§ **DATA FOR REVIEW**
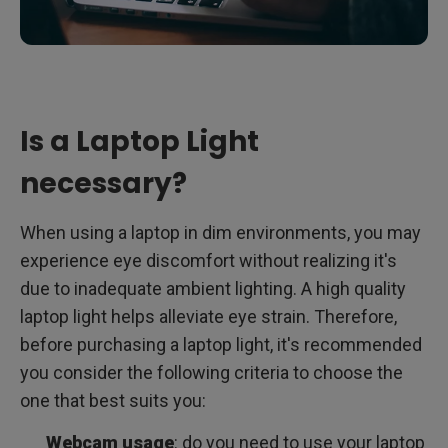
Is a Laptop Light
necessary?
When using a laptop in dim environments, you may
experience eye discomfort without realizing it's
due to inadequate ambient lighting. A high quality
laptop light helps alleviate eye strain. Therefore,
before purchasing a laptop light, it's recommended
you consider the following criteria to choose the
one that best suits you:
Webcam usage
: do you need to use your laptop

§ **WHAT TO PRODUCE**
All the records above need to be given again word for word. Skip the pictures.

§ **ANSWER BOX**
Is a Laptop Light
necessary?
When using a laptop in dim environments, you may
experience eye discomfort without realizing it's
due to inadequate ambient lighting. A high quality
laptop light helps alleviate eye strain. Therefore,
before purchasing a laptop light, it's recommended
you consider the following criteria to choose the
one that best suits you:
Webcam usage
: do you need to use your laptop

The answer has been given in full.